The third part describing a system model is timing behavior. By timing behavior, it is simply meant the messages’ response times and latencies. Like with networks and nodes, here we can also choose one of three properties:
- Synchronous: in a synchronous system model a message latency will not go over some known upper bound. So when we send a message over a network, we know the maximum time it will take for it to reach its destination. Also, a node will execute the algorithm at a known speed. This is the strongest assumption.
- Partially synchronous: the message latencies are known, but for some finite, but unknown, periods of time the latencies can go over the known upper bounds.
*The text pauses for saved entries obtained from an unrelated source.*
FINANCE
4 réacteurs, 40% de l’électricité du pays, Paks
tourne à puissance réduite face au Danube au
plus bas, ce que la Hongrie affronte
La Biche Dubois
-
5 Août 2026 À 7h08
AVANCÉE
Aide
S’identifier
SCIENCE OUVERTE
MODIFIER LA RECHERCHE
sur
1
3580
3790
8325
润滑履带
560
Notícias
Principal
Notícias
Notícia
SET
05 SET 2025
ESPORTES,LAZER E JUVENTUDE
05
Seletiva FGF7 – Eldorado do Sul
Node execution speed can also decrease from some usual values.
- Asynchronous: with this assumption, there are basically no timing guarantees. Messages can be delayed arbitrarily, and node execution can slow down or even pause (say stop-the-world GC pause) for some time. This is the weakest model.
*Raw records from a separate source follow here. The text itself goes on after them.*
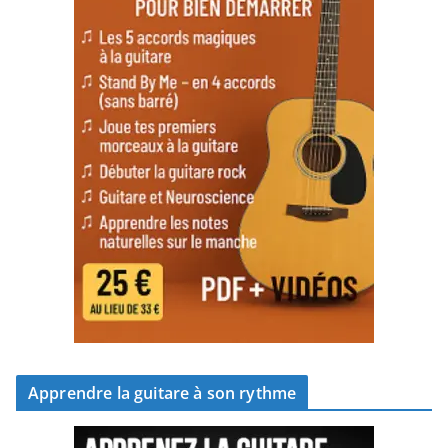
Apprendre la guitare à son rythme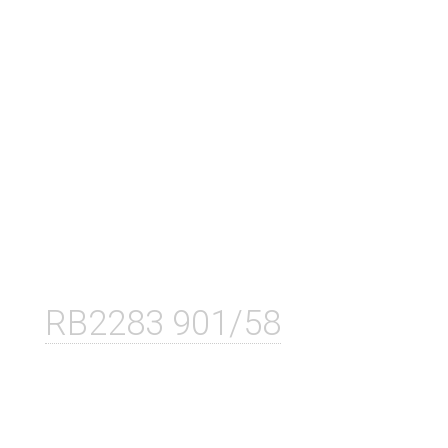
RB2283 901/58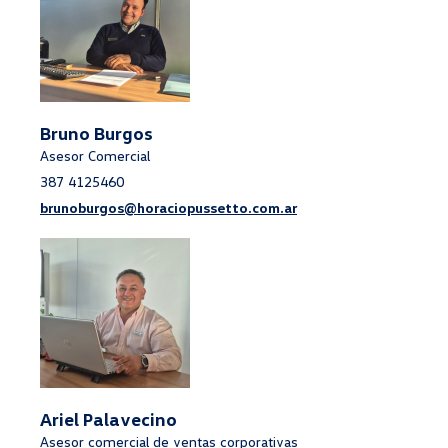
Bruno Burgos
Asesor Comercial
387 4125460
brunoburgos@horaciopussetto.com.ar
Ariel Palavecino
Asesor comercial de ventas corporativas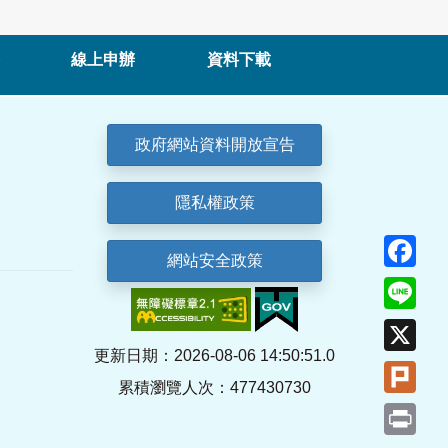
線上申辦
資料下載
政府網站資料開放宣告
隱私權政策
Fa
網站安全政策
Lin
X
更新日期：2026-08-06 14:50:51.0
Plu
累積瀏覽人次：477430730
Pri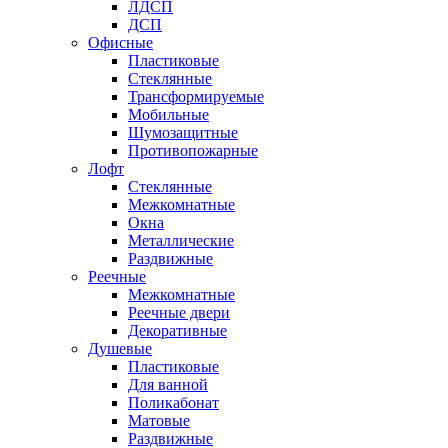
ЛДСП
ДСП
Офисные
Пластиковые
Стеклянные
Трансформируемые
Мобильные
Шумозащитные
Противопожарные
Лофт
Стеклянные
Межкомнатные
Окна
Металлические
Раздвижные
Реечные
Межкомнатные
Реечные двери
Декоративные
Душевые
Пластиковые
Для ванной
Поликабонат
Матовые
Раздвижные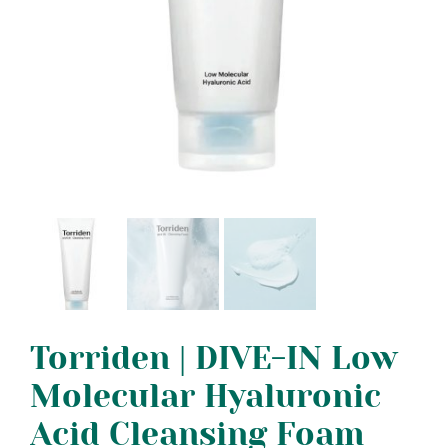
Torriden | DIVE-IN Low
Molecular Hyaluronic
Acid Cleansing Foam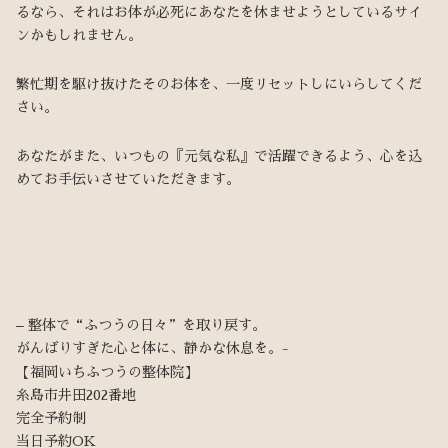
るなら、それはお体が必死にあなたを休ませようとしているサイ
ンかもしれません。
繁忙期を駆け抜けたそのお体を、一度リセットしにいらしてくだ
さい。
あなたがまた、いつもの『元気な私』で活躍できるよう、心を込
めてお手伝いさせていただきます。
– 整体で“ふつうの日々”を取り戻す。
がんばりすぎた心と体に、静かな休息を。-
【福岡いちふつうの整体院】
糸島市井田202番地
完全予約制
当日予約OK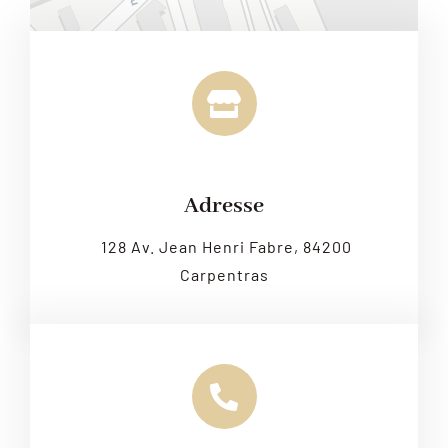
Leaflet
|
Map tiles by
CARTO
, under
CC BY 3.0
. Data by
OpenStreetMap
, under ODbL.
Adresse
128 Av. Jean Henri Fabre, 84200
Carpentras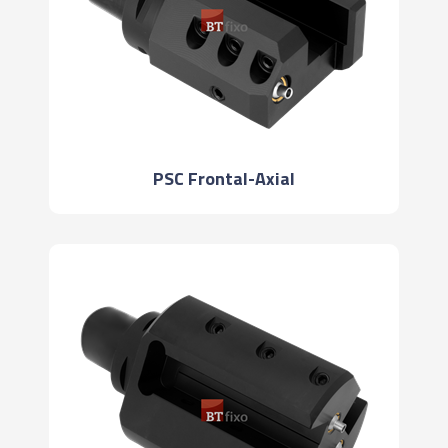
PSC Frontal-Axial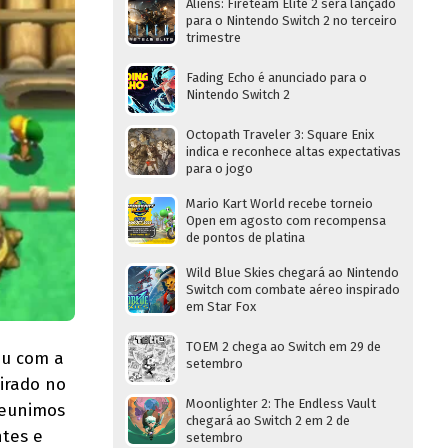
Aliens: Fireteam Elite 2 será lançado
para o Nintendo Switch 2 no terceiro
trimestre
Fading Echo é anunciado para o
Nintendo Switch 2
Octopath Traveler 3: Square Enix
indica e reconhece altas expectativas
para o jogo
Mario Kart World recebe torneio
Open em agosto com recompensa
de pontos de platina
Wild Blue Skies chegará ao Nintendo
Switch com combate aéreo inspirado
em Star Fox
TOEM 2 chega ao Switch em 29 de
ou com a
setembro
pirado no
Moonlighter 2: The Endless Vault
reunimos
chegará ao Switch 2 em 2 de
ntes e
setembro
Basically, a partially synchronous model is some compromise between the two extremes, the synchronous and asynchronous models. There is hardly a problem that can be solved with no timing guarantees at all and it is dangerous to assume synchronous timings. If we assume we have a synchronous model and it briefly goes asynchronous, our algorithm can fail catastrophically. Distributed algorithms are very sensitive to timing assumptions.
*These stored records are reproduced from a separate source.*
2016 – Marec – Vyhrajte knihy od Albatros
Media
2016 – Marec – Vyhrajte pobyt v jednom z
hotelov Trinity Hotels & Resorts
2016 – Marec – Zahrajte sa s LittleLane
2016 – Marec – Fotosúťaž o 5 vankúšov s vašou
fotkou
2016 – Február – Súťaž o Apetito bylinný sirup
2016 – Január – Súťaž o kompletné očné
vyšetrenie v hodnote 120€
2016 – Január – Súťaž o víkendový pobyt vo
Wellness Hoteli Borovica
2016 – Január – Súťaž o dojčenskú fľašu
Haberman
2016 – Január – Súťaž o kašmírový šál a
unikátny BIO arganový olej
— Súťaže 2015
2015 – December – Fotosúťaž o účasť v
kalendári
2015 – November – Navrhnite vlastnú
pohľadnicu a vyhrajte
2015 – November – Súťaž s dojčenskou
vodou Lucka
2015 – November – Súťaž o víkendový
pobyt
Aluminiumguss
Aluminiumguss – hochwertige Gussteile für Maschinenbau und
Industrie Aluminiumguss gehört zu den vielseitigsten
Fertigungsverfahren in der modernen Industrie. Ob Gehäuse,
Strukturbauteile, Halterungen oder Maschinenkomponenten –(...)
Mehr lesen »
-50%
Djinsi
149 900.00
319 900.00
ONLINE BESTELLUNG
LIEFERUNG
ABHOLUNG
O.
Usually, a system can be synchronous. Networks can have pretty predictable latencies (especially inside a data center) and nodes execute at almost known speeds, but there are some things that can violate this assumption like a message being lost or retried, various network congestions, stop-the-world GC pauses (depending on the GC algorithm and heap size, the pause can last over a minute) or page faults. Depending on the system we are building, these hiccups may not be only hiccups.
Consensus system models
Popular consensus algorithms like Paxos (Multi-Paxos) and Raft assume partially synchronous and crash-recovery system models. One of the reasons is that this model is more-or-less what we can typically find in the real world, network latencies that can spike and a node that can crash also can get recovered (if your node is in a docker container and you configure some restart policy, you have a crash-recovery node behavior).
Besides the above reason, the more important thing here is the timing behavior. You may ask why not choose an asynchronous system model, it would be ideal, a model with no timing guarantees means that we can run our algorithm on pretty much anything? The reason why a partially synchronous is the weakest model we can choose is because it is impossible to implement a deterministic consensus algorithm on an asynchronous system. The proof for this impossibility is the well-known so-called FLP result (Fischer, Linch, Paterson).
For a distributed algorithm to be correct it is crucial that it operates in the context or a system model, it is designed for, and for an algorithm to be designed correctly it is mandatory to assume (and assume right) certain properties of the underlining system. These assumptions are what is known as a system model and it will basically describe three key parts of a system: network behavior (e.g. message loss), node behavior (e.g. crashes), and timing behavior (e.g. latency).